■ Records to use
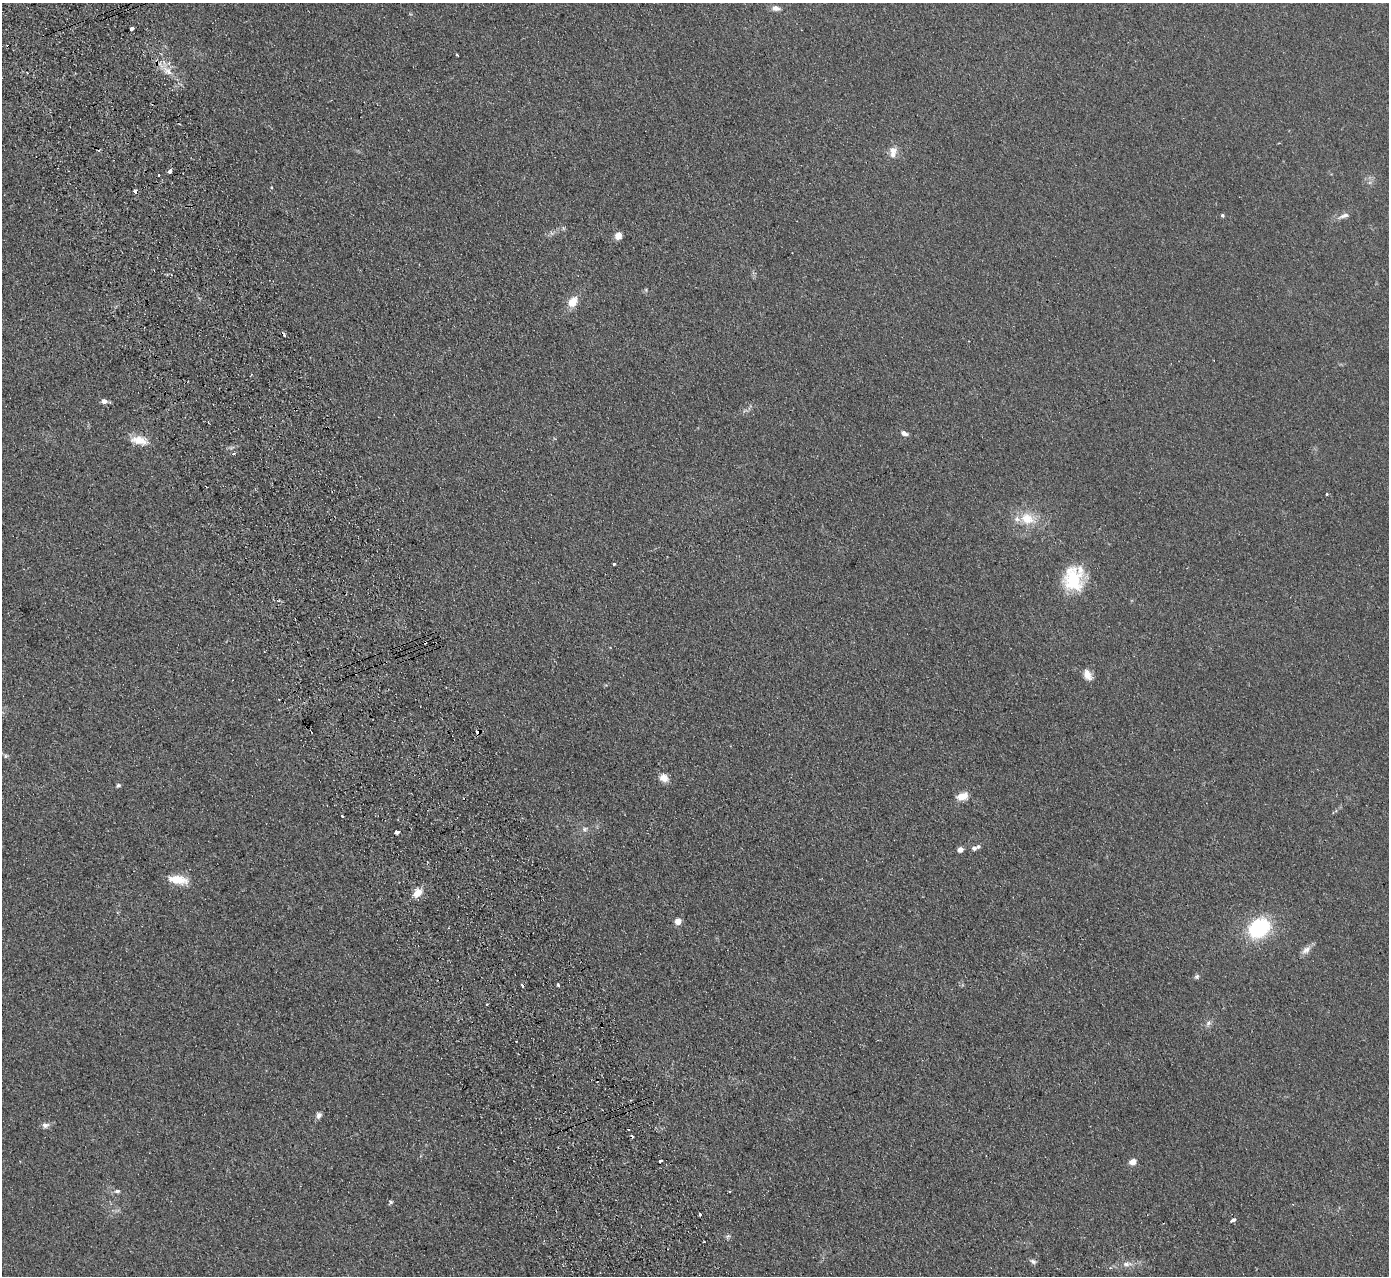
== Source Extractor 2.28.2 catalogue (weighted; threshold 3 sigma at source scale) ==
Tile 11 of 4 x 4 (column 3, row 3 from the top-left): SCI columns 2831-4217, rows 1456-2729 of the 5659 x 5589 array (HDU 1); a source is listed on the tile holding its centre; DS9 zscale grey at full resolution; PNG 1391 x 1278 px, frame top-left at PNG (2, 3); no overlay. Shown black and unused: <1% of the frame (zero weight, under 2 of 3 exposures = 3% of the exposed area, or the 3 px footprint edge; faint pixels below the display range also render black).
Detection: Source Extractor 2.28.2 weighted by HDU 2 'WHT'; one run over the whole footprint, this tile lists its part. Background 0.126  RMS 0.012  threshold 0.0538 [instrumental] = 3 sigma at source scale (4.5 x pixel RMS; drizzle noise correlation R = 1.50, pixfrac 1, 0.05/0.05 arcsec/px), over >= 5 px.
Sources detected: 70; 11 cosmic-ray / hot-pixel residue — not listed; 3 inside a brighter listed object's ellipse — not listed separately; the other 56 listed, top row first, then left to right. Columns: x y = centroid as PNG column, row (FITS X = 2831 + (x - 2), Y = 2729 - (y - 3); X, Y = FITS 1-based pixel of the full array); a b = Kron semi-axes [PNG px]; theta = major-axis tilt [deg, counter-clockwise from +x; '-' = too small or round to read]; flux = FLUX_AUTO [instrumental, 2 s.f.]
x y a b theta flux
776 8 11 7 -3 5.4
131 29 4 3 - 16
457 55 3 2 - 1.4
168 71 12 8 -48 9.6
27 73 3 2 - 1.1
893 152 16 10 85 9.8
170 171 4 3 - 7.3
271 187 4 3 - 1.1
1222 215 5 4 - 1.7
1344 216 17 6 20 6
563 228 6 4 -72 1.6
618 236 6 6 - 11
646 290 5 4 - 1.4
573 302 12 9 58 16
104 401 7 6 - 4.7
904 433 8 6 -27 4.3
139 440 23 11 -11 16
233 453 3 3 - 16
1327 494 3 3 - 1.9
1027 519 19 14 -22 25
614 564 3 3 - 5.3
1074 578 29 23 81 57
1087 675 11 7 -56 12
279 699 3 2 - 1
478 732 6 4 -30 5
6 756 6 5 - 2
664 778 11 9 -37 9.6
118 785 6 5 - 2
963 796 12 7 15 14
342 816 3 3 - 2.8
585 829 8 7 - 3.6
397 832 5 4 - 12
974 848 6 5 - 3.8
960 850 5 4 - 7.8
180 880 20 13 -19 18
417 893 14 9 41 11
678 921 5 4 - 15
1259 928 21 16 37 89
1306 950 14 8 37 6.7
1197 976 7 6 - 2.4
558 985 3 3 - 3
1209 1023 8 6 42 3.7
516 1041 3 2 - 1.5
318 1115 7 6 - 4.7
45 1125 9 7 1 4.6
661 1161 3 2 - 2.6
1133 1162 5 5 - 14
117 1191 9 5 7 3.1
730 1192 3 2 - 1.9
390 1202 5 5 - 2.1
700 1214 4 3 - 6.8
1232 1220 5 3 - 13
728 1236 8 6 55 2.5
704 1242 3 2 - 1.5
1033 1261 9 5 -27 3
1127 1264 12 6 3 6.1
Overlapping masked pixels (flux is a lower limit): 1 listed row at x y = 478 732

■ Set problem
Swap "threshold" for "limit" throughout the lines above and give them again, leaving out the pictures and keeping everything else the same.

■ Correct response
== Source Extractor 2.28.2 catalogue (weighted; limit 3 sigma at source scale) ==
Tile 11 of 4 x 4 (column 3, row 3 from the top-left): SCI columns 2831-4217, rows 1456-2729 of the 5659 x 5589 array (HDU 1); a source is listed on the tile holding its centre; DS9 zscale grey at full resolution; PNG 1391 x 1278 px, frame top-left at PNG (2, 3); no overlay. Shown black and unused: <1% of the frame (zero weight, under 2 of 3 exposures = 3% of the exposed area, or the 3 px footprint edge; faint pixels below the display range also render black).
Detection: Source Extractor 2.28.2 weighted by HDU 2 'WHT'; one run over the whole footprint, this tile lists its part. Background 0.126  RMS 0.012  limit 0.0538 [instrumental] = 3 sigma at source scale (4.5 x pixel RMS; drizzle noise correlation R = 1.50, pixfrac 1, 0.05/0.05 arcsec/px), over >= 5 px.
Sources detected: 70; 11 cosmic-ray / hot-pixel residue — not listed; 3 inside a brighter listed object's ellipse — not listed separately; the other 56 listed, top row first, then left to right. Columns: x y = centroid as PNG column, row (FITS X = 2831 + (x - 2), Y = 2729 - (y - 3); X, Y = FITS 1-based pixel of the full array); a b = Kron semi-axes [PNG px]; theta = major-axis tilt [deg, counter-clockwise from +x; '-' = too small or round to read]; flux = FLUX_AUTO [instrumental, 2 s.f.]
x y a b theta flux
776 8 11 7 -3 5.4
131 29 4 3 - 16
457 55 3 2 - 1.4
168 71 12 8 -48 9.6
27 73 3 2 - 1.1
893 152 16 10 85 9.8
170 171 4 3 - 7.3
271 187 4 3 - 1.1
1222 215 5 4 - 1.7
1344 216 17 6 20 6
563 228 6 4 -72 1.6
618 236 6 6 - 11
646 290 5 4 - 1.4
573 302 12 9 58 16
104 401 7 6 - 4.7
904 433 8 6 -27 4.3
139 440 23 11 -11 16
233 453 3 3 - 16
1327 494 3 3 - 1.9
1027 519 19 14 -22 25
614 564 3 3 - 5.3
1074 578 29 23 81 57
1087 675 11 7 -56 12
279 699 3 2 - 1
478 732 6 4 -30 5
6 756 6 5 - 2
664 778 11 9 -37 9.6
118 785 6 5 - 2
963 796 12 7 15 14
342 816 3 3 - 2.8
585 829 8 7 - 3.6
397 832 5 4 - 12
974 848 6 5 - 3.8
960 850 5 4 - 7.8
180 880 20 13 -19 18
417 893 14 9 41 11
678 921 5 4 - 15
1259 928 21 16 37 89
1306 950 14 8 37 6.7
1197 976 7 6 - 2.4
558 985 3 3 - 3
1209 1023 8 6 42 3.7
516 1041 3 2 - 1.5
318 1115 7 6 - 4.7
45 1125 9 7 1 4.6
661 1161 3 2 - 2.6
1133 1162 5 5 - 14
117 1191 9 5 7 3.1
730 1192 3 2 - 1.9
390 1202 5 5 - 2.1
700 1214 4 3 - 6.8
1232 1220 5 3 - 13
728 1236 8 6 55 2.5
704 1242 3 2 - 1.5
1033 1261 9 5 -27 3
1127 1264 12 6 3 6.1
Overlapping masked pixels (flux is a lower limit): 1 listed row at x y = 478 732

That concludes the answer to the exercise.